The Republicans jumping off the raft into the river and swimming desperately for shore testify to it more eloquently than words.
Buchanan is a buffoon.
Buchanan is a buffoon.
Good start.
Keep reading. You'll eventually get to the right part.
There's no question that PRC is a market.
There's no question that PRC also STEALS whatever they need to fill that market's needs, e.g., small engines, automobiles, etc.
Friedman bump.
Because they are ALREADY doing so.
Milwaukee newspaper ran a story on PRC "industry" last January. Nice pictures of the Chevrolet product and its duplicate PRC knockoff.
Another intelligent response from the under-educated.
Have you thought of a job fully utilizing your talents at Denny's?
Something doesn't agree with your world-view, so it doesn't exist? Smith argued that there are specific situations where tariffs are appropriate. It might come as a shock to you, but "specific" situations does not mean "all" situations.
By the way, let me know when you finish reading the Friedman article.
I forgot more than you will ever know.
buf·foon ( P ) Pronunciation Key (b-fn)
n.
A clown; a jester: a court buffoon.
A person given to clowning and joking.
A ludicrous or bumbling person; a fool.
Buchanan bump
"Americans cannot be consumers unless they are employed.

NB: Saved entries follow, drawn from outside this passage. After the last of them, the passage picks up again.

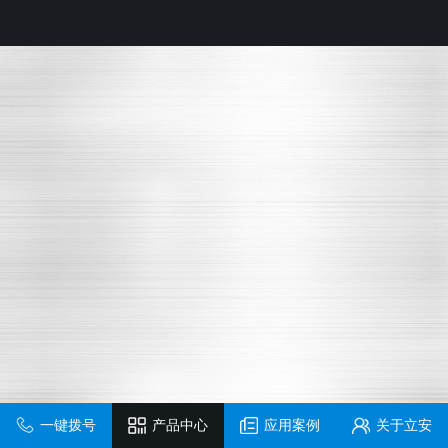
一键拨号
产品中心
应用案例
关于立安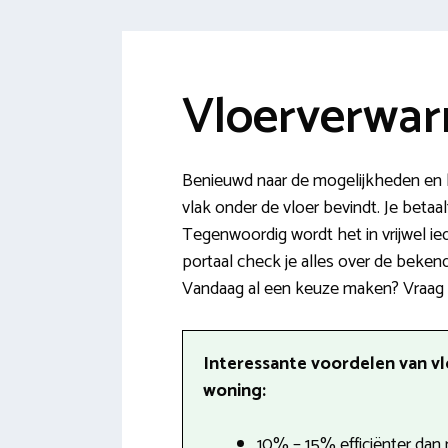
Vloerverwar
Benieuwd naar de mogelijkheden en 
vlak onder de vloer bevindt. Je betaal
Tegenwoordig wordt het in vrijwel ie
portaal check je alles over de beken
Vandaag al een keuze maken? Vraag da
Interessante voordelen van v
woning:
10% – 15% efficiënter dan 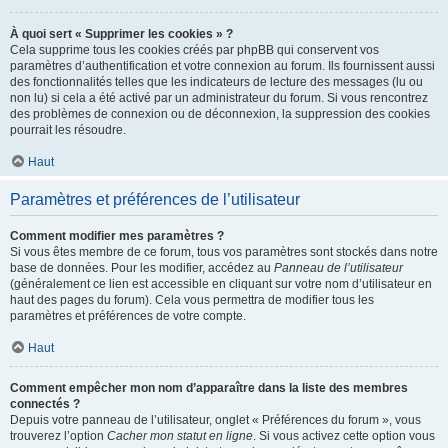
À quoi sert « Supprimer les cookies » ?
Cela supprime tous les cookies créés par phpBB qui conservent vos
paramètres d’authentification et votre connexion au forum. Ils fournissent aussi
des fonctionnalités telles que les indicateurs de lecture des messages (lu ou
non lu) si cela a été activé par un administrateur du forum. Si vous rencontrez
des problèmes de connexion ou de déconnexion, la suppression des cookies
pourrait les résoudre.
Haut
Paramètres et préférences de l’utilisateur
Comment modifier mes paramètres ?
Si vous êtes membre de ce forum, tous vos paramètres sont stockés dans notre
base de données. Pour les modifier, accédez au
Panneau de l’utilisateur
(généralement ce lien est accessible en cliquant sur votre nom d’utilisateur en
haut des pages du forum). Cela vous permettra de modifier tous les
paramètres et préférences de votre compte.
Haut
Comment empêcher mon nom d’apparaître dans la liste des membres
connectés ?
Depuis votre panneau de l’utilisateur, onglet « Préférences du forum », vous
trouverez l’option
Cacher mon statut en ligne
. Si vous activez cette option vous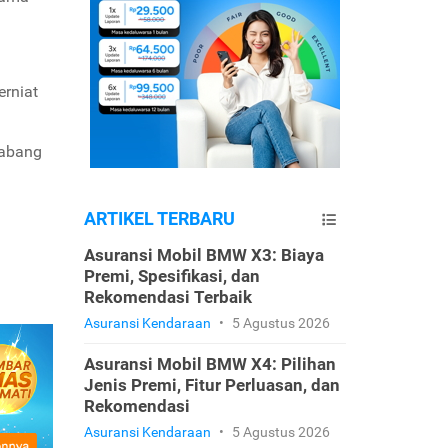
erniat
cabang
ARTIKEL TERBARU
Asuransi Mobil BMW X3: Biaya
Premi, Spesifikasi, dan
Rekomendasi Terbaik
Asuransi Kendaraan
•
5 Agustus 2026
Asuransi Mobil BMW X4: Pilihan
Jenis Premi, Fitur Perluasan, dan
Rekomendasi
Asuransi Kendaraan
•
5 Agustus 2026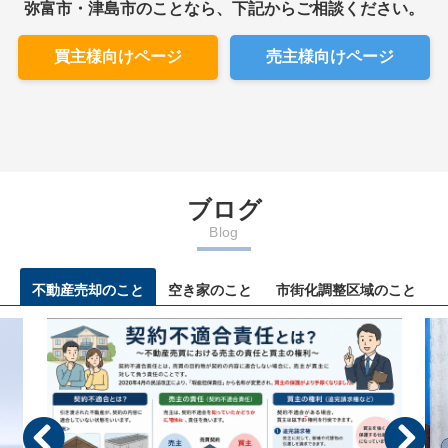
弥富市・津島市のことなら、下記からご相談ください。
買主様向けページ
売主様向けページ
ブログ
Blog
不動産売却のこと
空き家のこと
市街化調整区域のこと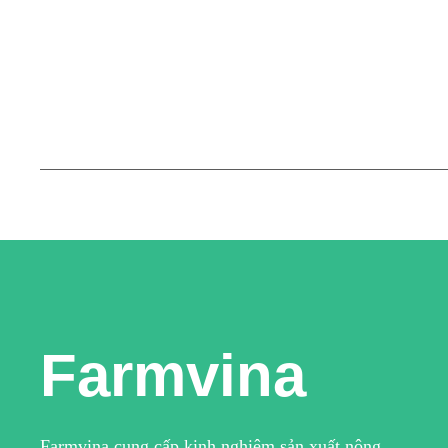
Farmvina
Farmvina cung cấp kinh nghiệm sản xuất nông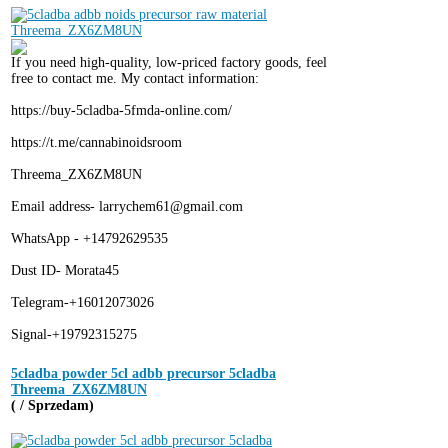
If you need high-quality, low-priced factory goods, feel
free to contact me. My contact information:
https://buy-5cladba-5fmda-online.com/
https://t.me/cannabinoidsroom
Threema_ZX6ZM8UN
Email address- larrychem61@gmail.com
WhatsApp - +14792629535
Dust ID- Morata45
Telegram-+16012073026
Signal-+19792315275
5cladba powder 5cl adbb precursor 5cladba
Threema_ZX6ZM8UN
( / Sprzedam)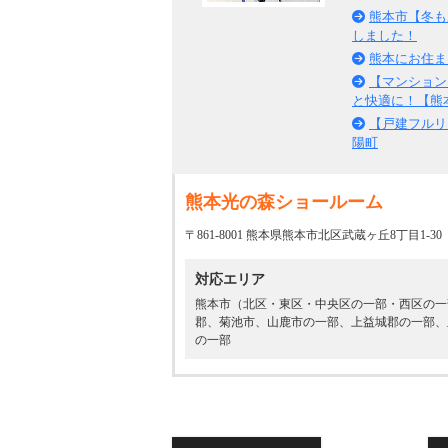
熊本市【冬も
しました！
熊本にお住ま
【マンション
と快適に！【熊
【戸建フルリ
陽町
熊本光の森ショールーム
〒861-8001 熊本県熊本市北区武蔵ヶ丘8丁目1-30
対応エリア
熊本市（北区・東区・中央区の一部・西区の一
郡、菊池市、山鹿市の一部、上益城郡の一部、
の一部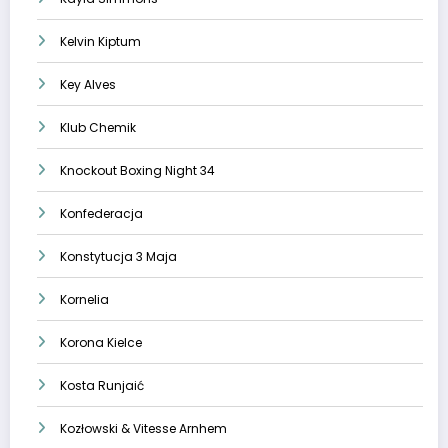
Kelvin Kiptum
Key Alves
Klub Chemik
Knockout Boxing Night 34
Konfederacja
Konstytucja 3 Maja
Kornelia
Korona Kielce
Kosta Runjaić
Kozłowski & Vitesse Arnhem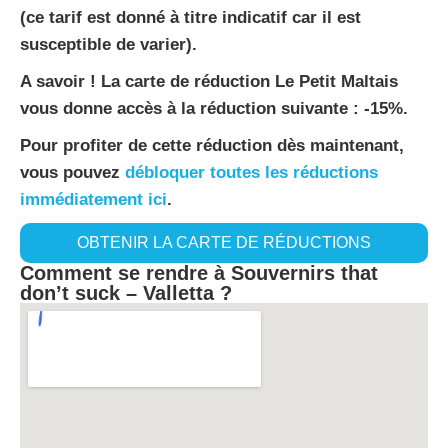
(ce tarif est donné à titre indicatif car il est
susceptible de varier).
A savoir ! La carte de réduction Le Petit Maltais
vous donne accès à la réduction suivante : -15%.
Pour profiter de cette réduction dès maintenant,
vous pouvez
débloquer toutes les réductions
immédiatement ici
.
OBTENIR LA CARTE DE RÉDUCTIONS
Comment se rendre à Souvernirs that
don’t suck – Valletta ?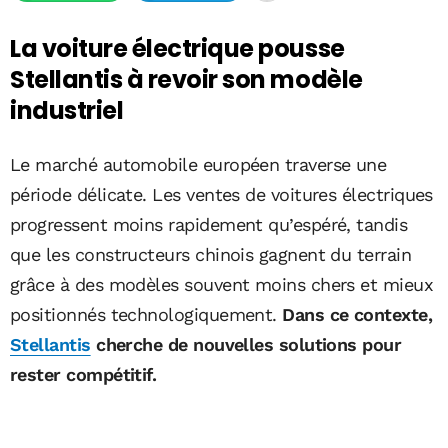
La voiture électrique pousse
Stellantis à revoir son modèle
industriel
Le marché automobile européen traverse une
période délicate. Les ventes de voitures électriques
progressent moins rapidement qu’espéré, tandis
que les constructeurs chinois gagnent du terrain
grâce à des modèles souvent moins chers et mieux
positionnés technologiquement.
Dans ce contexte,
Stellantis
cherche de nouvelles solutions pour
rester compétitif.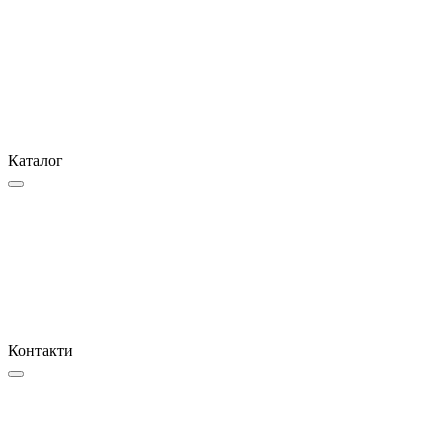
Каталог
Контакти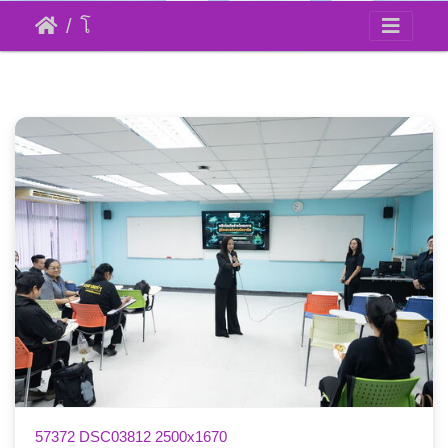
โครงการให้คำปรึกษา
15 มิถุนายน 69
57372 DSC03812 2500x1670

Shipping all the jobs overseas may allow Wal-Mart to price every item in their store at a nickel but nobody in America will have a nickel to buy anything."

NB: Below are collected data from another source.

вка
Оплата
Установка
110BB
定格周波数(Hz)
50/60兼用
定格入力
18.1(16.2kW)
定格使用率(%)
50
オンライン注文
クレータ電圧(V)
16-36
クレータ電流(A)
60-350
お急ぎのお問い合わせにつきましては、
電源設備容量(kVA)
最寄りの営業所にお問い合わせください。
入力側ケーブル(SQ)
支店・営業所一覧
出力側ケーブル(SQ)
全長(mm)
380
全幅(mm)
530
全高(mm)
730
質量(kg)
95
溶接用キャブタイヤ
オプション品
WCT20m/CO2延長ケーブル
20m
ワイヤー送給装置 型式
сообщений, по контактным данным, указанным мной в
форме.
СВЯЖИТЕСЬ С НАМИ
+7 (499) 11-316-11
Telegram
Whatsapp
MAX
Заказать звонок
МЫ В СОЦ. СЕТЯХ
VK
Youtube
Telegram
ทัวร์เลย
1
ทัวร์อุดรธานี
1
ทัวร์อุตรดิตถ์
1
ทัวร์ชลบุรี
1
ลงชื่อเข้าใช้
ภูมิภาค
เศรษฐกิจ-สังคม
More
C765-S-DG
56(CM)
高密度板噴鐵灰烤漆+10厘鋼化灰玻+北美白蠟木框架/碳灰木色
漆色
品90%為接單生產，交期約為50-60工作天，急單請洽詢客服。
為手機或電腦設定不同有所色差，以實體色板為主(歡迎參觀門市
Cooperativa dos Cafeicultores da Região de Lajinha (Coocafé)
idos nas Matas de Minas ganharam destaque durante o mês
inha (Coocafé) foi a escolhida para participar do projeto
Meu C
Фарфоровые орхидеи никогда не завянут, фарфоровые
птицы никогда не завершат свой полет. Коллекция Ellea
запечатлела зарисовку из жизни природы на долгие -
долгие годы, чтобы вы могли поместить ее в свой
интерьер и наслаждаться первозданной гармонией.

I guess the unemployment rate is at an all time high.
I have contemplated buying several of them, if I do, do you want a job as a dishwasher?

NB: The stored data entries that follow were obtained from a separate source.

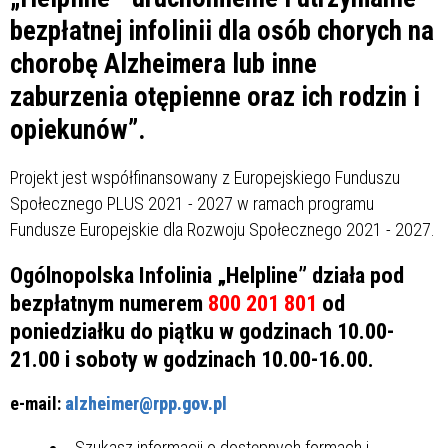
bezpłatnej infolinii dla osób chorych na
chorobę Alzheimera lub inne
zaburzenia otępienne oraz ich rodzin i
opiekunów”.
Projekt jest współfinansowany z Europejskiego Funduszu
Społecznego PLUS 2021 - 2027 w ramach programu
Fundusze Europejskie dla Rozwoju Społecznego 2021 - 2027.
Ogólnopolska Infolinia „Helpline” działa pod
bezpłatnym numerem
800 201 801
od
poniedziałku do piątku w godzinach 10.00-
21.00 i soboty w godzinach 10.00-16.00.
e-mail:
alzheimer@rpp.gov.pl
Szukasz informacji o dostępnych formach i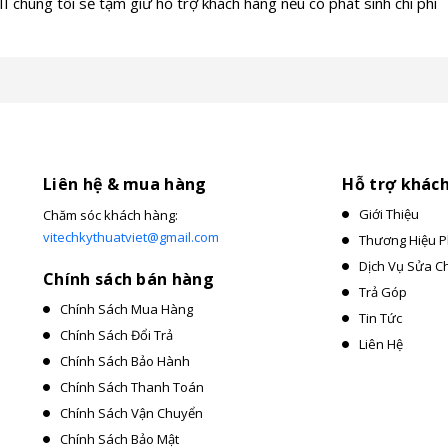
 chúng tôi sẽ tạm giữ hỗ trợ khách hàng nếu có phát sinh chi phí
Liên hệ & mua hàng
Hỗ trợ khác
Giới Thiệu
Chăm sóc khách hàng:
vitechkythuatviet@gmail.com
Thương Hiệu P
Dịch Vụ Sửa C
Chính sách bán hàng
Trả Góp
Chính Sách Mua Hàng
Tin Tức
Chính Sách Đổi Trả
Liên Hệ
Chính Sách Bảo Hành
Chính Sách Thanh Toán
Chính Sách Vận Chuyển
Chính Sách Bảo Mật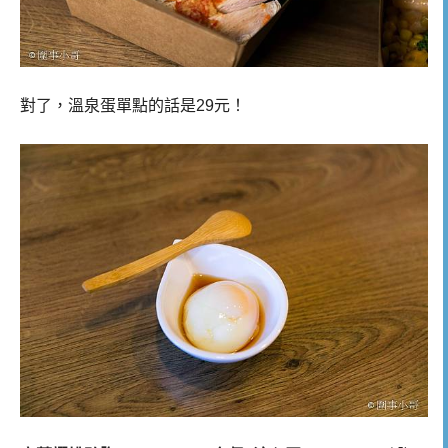
對了，溫泉蛋單點的話是29元！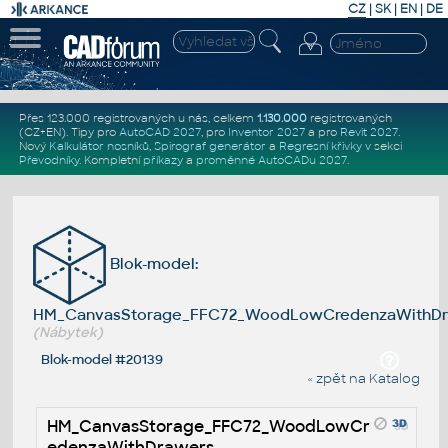
CZ
|
SK
|
EN
|
DE
Přes 123.000 registrovaných u nás, celkem
1.130.000
registrovaných
(CZ+EN)
. Tipy pro
AutoCAD 2027
, pro
Inventor 2027
a pro
Revit 2027
.
Nový
Kalkulátor nosníků
,
Spirograf generátor
a
Regresní křivky
v sekci
Převodníky
.
Kompletní
příkazy
a
proměnné AutoCADu 2027
.
Blok-model:
HM_CanvasStorage_FFC72_WoodLowCredenzaWithDr
(Nábytek)
Blok-model #20139
« zpět na Katalog
HM_CanvasStorage_FFC72_WoodLowCr
edenzaWithDrawers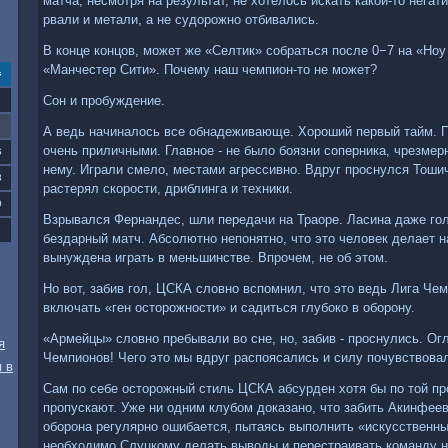
матча, несмотря на результат, не хотелось искать какой-то нега
рвали и метали, а не судорожно отбивались.
В конце концов, может же «Селтик» собраться после 0−7 на «Ноу
«Манчестер Сити». Почему наш чемпион-то не может?
с
Сон и пробуждение.
А ведь начиналось все обнадеживающе. Хороший первый тайм. Пу
очень приличными. Главное - не было боязни соперника, чрезмер
6
нему. Играли смело, местами агрессивно. Вдруг проснулся Тошич
3
растерял скорости, дриблинга и техники.
0
Взрывался Фернандес, шли передачи на Траоре. Ласина даже гол
бездарный матч. Абсолютно непонятно, что это человек делает н
вынуждена играть в меньшинстве. Впрочем, не об этом.
Но вот, забив гол, ЦСКА словно вспомнил, что это ведь Лига Чем
включать «ген осторожности» и садиться глубоко в оборону.
«Армейцы» словно пребывали во сне, но, забив - проснулись. Ог
я
Чемпионов! Чего это мы вдруг распоясались и силу почувствова
 в
Сам по себе осторожный стиль ЦСКА абсурден хотя бы по той про
пропускают. Уже ни одним клубом доказано, что забить Акинфеев
оборона регулярно ошибается, пытаясь выполнить «искусственн
необходимо Слуцкому делать выводы и перестраивать команду н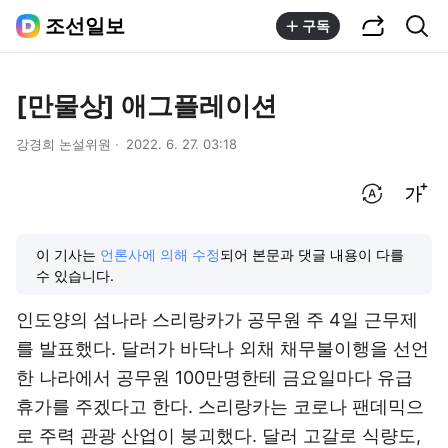
공유하기
통합검색
조선일보
구독
[만물상] 애그플레이션
강경희 논설위원
2022. 6. 27. 03:18
번역 설정
글씨크기 조절하기
이 기사는
언론사에 의해 수정
되어 본문과 댓글 내용이 다를
수 있습니다.
인도양의 섬나라 스리랑카가 공무원 주 4일 근무제
를 발표했다. 달러가 바닥나 외채 채무불이행을 선언
한 나라에서 공무원 100만명한테 금요일마다 유급
휴가를 주겠다고 한다. 스리랑카는 코로나 팬데믹으
로 주력 관광 산업이 붕괴했다. 달러 고갈로 식량도,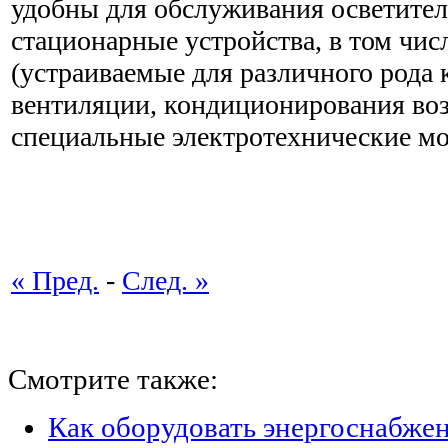
удобны для обслуживания осветите
стационарные устройства, в том чис
(устраиваемые для различного рода
вентиляции, кондиционирования воз
специальные электротехнические мо
« Пред.
-
След. »
Смотрите также:
Как оборудовать энергоснабжен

Quote: I guess the unemployment rate is at an all time high.
More people than ever have an extra job to make up for their main job which has low or stagnant wages.
"THE SAME MONEY REQUIRES TWICE AS LONG TO PAY AS IT DID THIRTY YEARS AGO."
And what is your solution? Impose tariffs on goods being imported, therefore driving the costs of these goods up for the consumer. As a result, their standard of living is further eroded.
The reason it takes two wages today is because 40-50% of incomes are dedicated to taxes, paying for higher prices due to government regulation and paying higher prices caused by litigation.
The most beneficial actions we could take for our economy and individual citizens, would be to lower government intrusion into business, not increase that government burden.
Yeah, sure.
Quote: Yeah, sure
hey rude go back to your college books. We out in the REAL world now what is truly going on because many of us are working 2 jobs.
After reading you post again, I'm inclined to agree with you about the need for "light industry" as a major source of labor in a society. I've always said, however, that the biggest enemy to this type of employment in the U.S. has not been the movement of manufacturing jobs overseas, but was the Industrial Revolution itself. For the first time in the history of mankind, we had advanced societies in which it was considered the norm for members of the working class to rely on major corporations for employment. As a result of this, the blacksmith, carpenter, or farmer who interacted with his customers directly became disconnected from the ultimate beneficiary of his labor (his customers). Instead of working to complete tasks or create products for his customers, he was working for a nameless, faceless corporation alongside thousands of other men whose skills were largely interchangeable.
You're working two jobs? Did you ever consider applying yourself at one, instead of surfing the 'Net and posting to bulletin boards?